• **About this exercise**
Your answer must be an exact retyping of the line containing "left shoulder: (374, 468)" and every line after it through the end of the records below, with no pictures and nothing else.

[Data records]
# # # # # # #
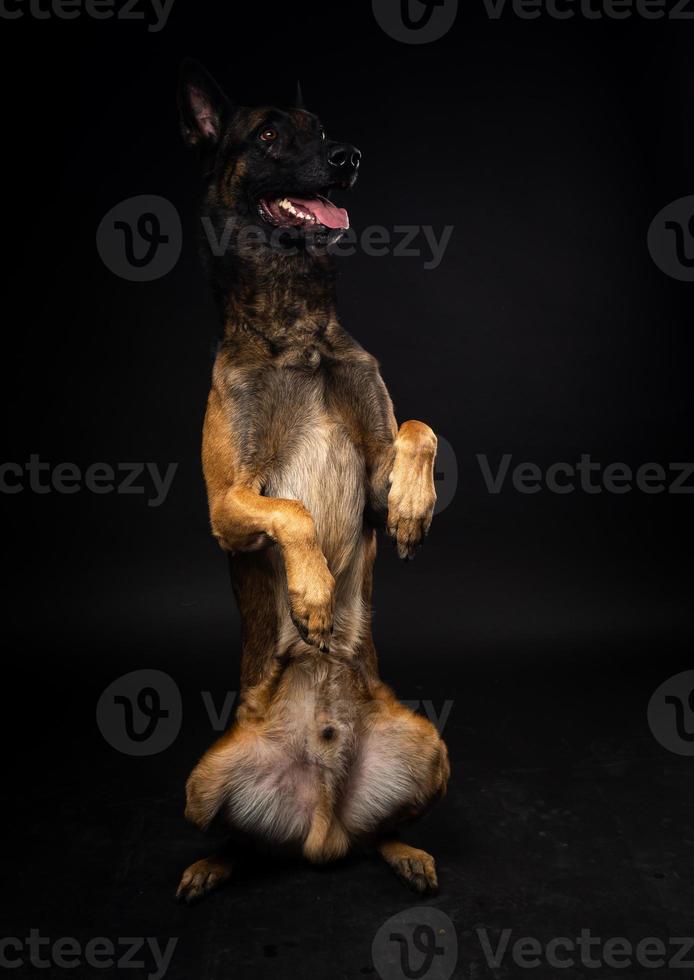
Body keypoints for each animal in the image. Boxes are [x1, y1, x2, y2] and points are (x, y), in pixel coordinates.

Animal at [175, 59, 452, 904]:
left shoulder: (374, 468)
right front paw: (314, 596)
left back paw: (403, 853)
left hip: (430, 742)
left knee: (374, 832)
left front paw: (415, 510)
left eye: (323, 130)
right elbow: (291, 508)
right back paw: (210, 866)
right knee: (243, 840)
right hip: (200, 781)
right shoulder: (226, 505)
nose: (348, 158)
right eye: (269, 134)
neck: (295, 329)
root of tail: (321, 828)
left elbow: (418, 429)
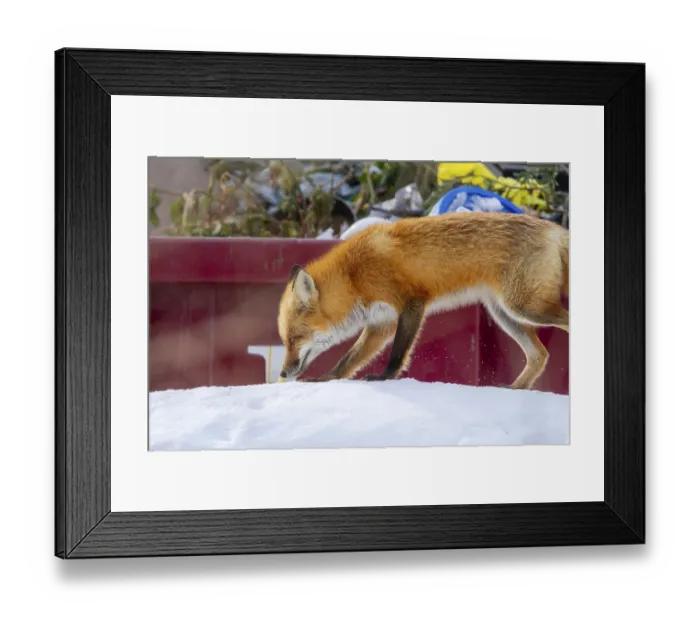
# # # # # # #
• **Task response**
left shoulder: (374, 468)
right front paw: (314, 596)
left back paw: (403, 853)
left hip: (430, 742)
left knee: (374, 832)
left front paw: (415, 510)
left eye: (323, 130)
right elbow: (291, 508)
right back paw: (210, 866)
right knee: (243, 840)
right hip: (200, 781)
right shoulder: (226, 505)
nose: (348, 158)
right eye: (269, 134)
neck: (295, 329)
root of tail: (321, 828)
left elbow: (418, 429)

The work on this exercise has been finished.